Exercise requirements: Some lines below may hold the string "Samba". Count them and give only the total.

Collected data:
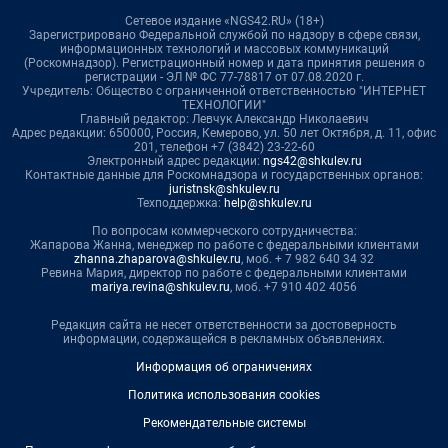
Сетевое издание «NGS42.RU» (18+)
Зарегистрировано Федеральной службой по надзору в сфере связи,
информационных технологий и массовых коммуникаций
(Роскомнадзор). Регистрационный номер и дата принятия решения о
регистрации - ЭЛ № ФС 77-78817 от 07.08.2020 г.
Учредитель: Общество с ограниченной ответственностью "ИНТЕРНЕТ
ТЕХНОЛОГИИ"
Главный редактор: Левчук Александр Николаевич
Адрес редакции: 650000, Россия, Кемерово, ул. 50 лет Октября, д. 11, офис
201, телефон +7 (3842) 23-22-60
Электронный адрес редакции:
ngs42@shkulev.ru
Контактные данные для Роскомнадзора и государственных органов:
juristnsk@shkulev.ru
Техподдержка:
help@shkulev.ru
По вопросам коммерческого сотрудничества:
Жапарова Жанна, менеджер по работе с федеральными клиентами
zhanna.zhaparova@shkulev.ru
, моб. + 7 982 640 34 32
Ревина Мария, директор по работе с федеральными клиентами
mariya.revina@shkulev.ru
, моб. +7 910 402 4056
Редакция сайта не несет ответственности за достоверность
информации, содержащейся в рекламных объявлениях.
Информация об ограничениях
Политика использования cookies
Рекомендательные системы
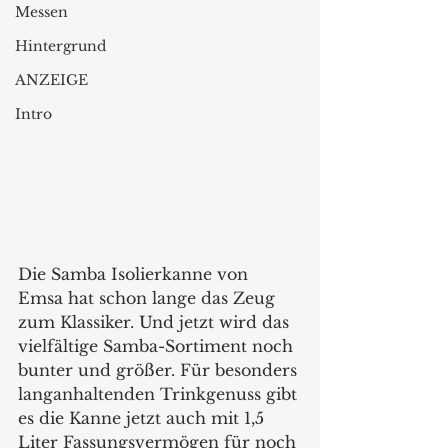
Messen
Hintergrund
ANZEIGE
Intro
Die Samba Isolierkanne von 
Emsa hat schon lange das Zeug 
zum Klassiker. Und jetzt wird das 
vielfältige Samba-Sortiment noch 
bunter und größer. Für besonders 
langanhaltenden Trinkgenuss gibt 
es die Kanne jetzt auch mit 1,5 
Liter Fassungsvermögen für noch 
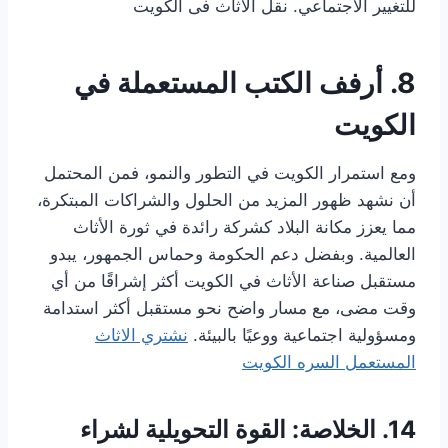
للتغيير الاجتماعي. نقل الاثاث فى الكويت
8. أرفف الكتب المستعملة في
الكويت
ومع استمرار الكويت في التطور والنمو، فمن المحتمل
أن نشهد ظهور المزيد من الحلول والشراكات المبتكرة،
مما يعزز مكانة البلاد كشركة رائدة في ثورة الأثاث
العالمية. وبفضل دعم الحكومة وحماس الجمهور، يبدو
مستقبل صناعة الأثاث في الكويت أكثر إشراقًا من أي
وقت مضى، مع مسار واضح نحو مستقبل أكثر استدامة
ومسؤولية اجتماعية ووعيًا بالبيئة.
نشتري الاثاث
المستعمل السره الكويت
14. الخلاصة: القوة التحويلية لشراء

Response area: 2